Climbing out of the pool is as difficult as  climbing in it with this heavy equipment was. But on the surface three people are already waiting for me to free me quickly.

I cannot help but smile and signal “OK” to everyone. At the end of the day I contributed to a really interesting research project and I am happy I had this opportunity. All in all – it was great fun and really interesting to see the researchers’ state-of-the-art work and interact with them closely.

I know my contribution is one valuable part along with others – together we are all making a difference and taking research, innovation and development to the next level.

How did I hear about it?

I’m a diver and a DAN member and therefore receive DAN Europe’s newsletter and other mails. DAN had actually sent email invitations to their members living around Padua – and this is how I got to know about it. I’m glad I checked my email that day.

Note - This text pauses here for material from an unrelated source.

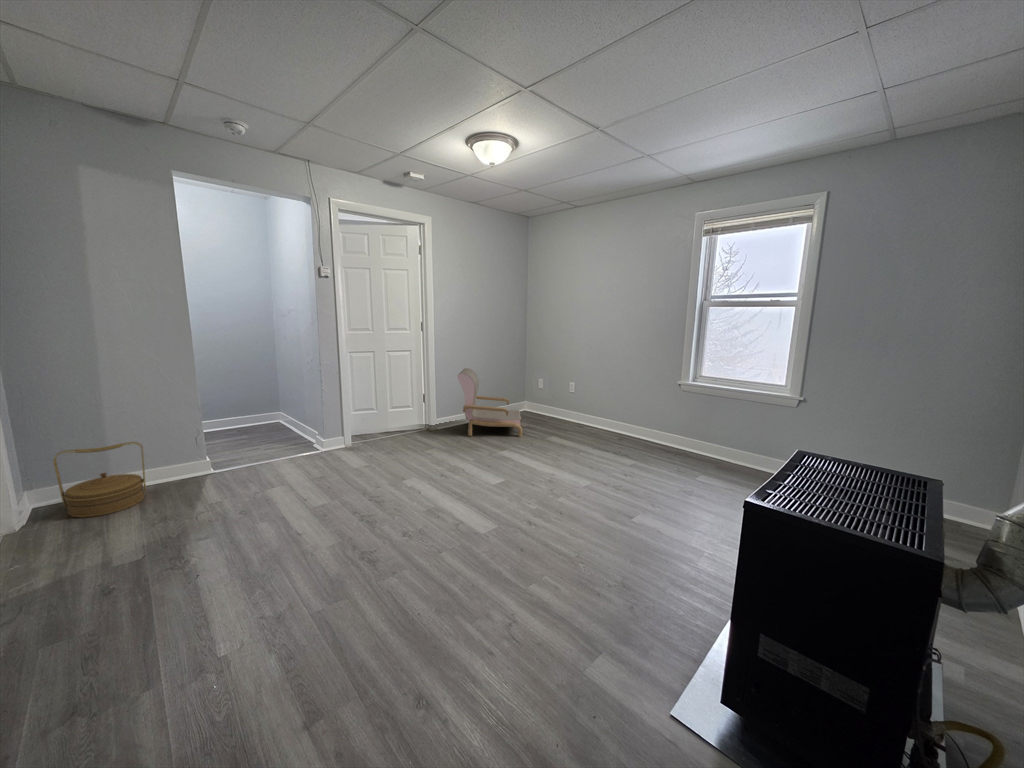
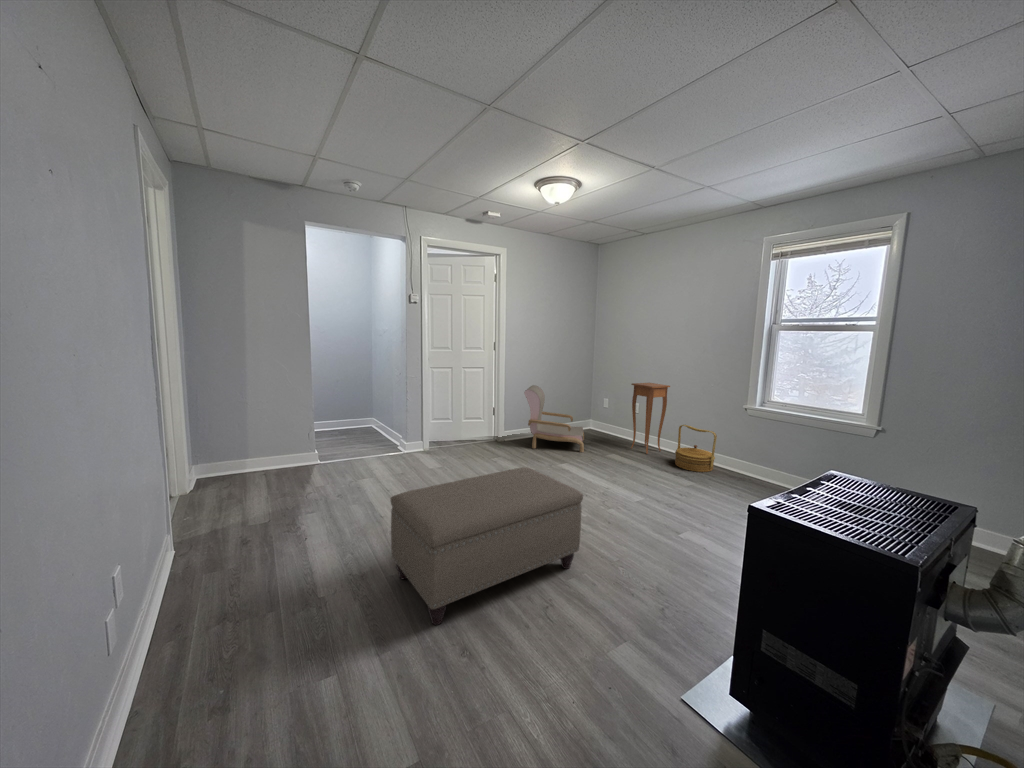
side table: none [568,362,606,434] -> present [631,383,670,454]
woven basket: present [53,442,146,518] -> present [675,425,717,472]
ottoman: none [307,462,539,668] -> present [390,467,583,625]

Prerequisite for being a volunteer diver is of course being certified as a diver and having a valid medical certificate for diving.

As a reward for my volunteering, I not only get a bag with useful scuba presents – which otherwise I would have had to buy in the DAN shop – but also get the opportunity to do a real dive to 40 meters (or less) afterwards. I actually end up spending the whole day in Y-40. I really enjoyed it and I’m looking forward to DAN’s next Citizen Science project.

I’m proud to be a volunteer diver practicing Citizen Science and wish CADDY the best of luck.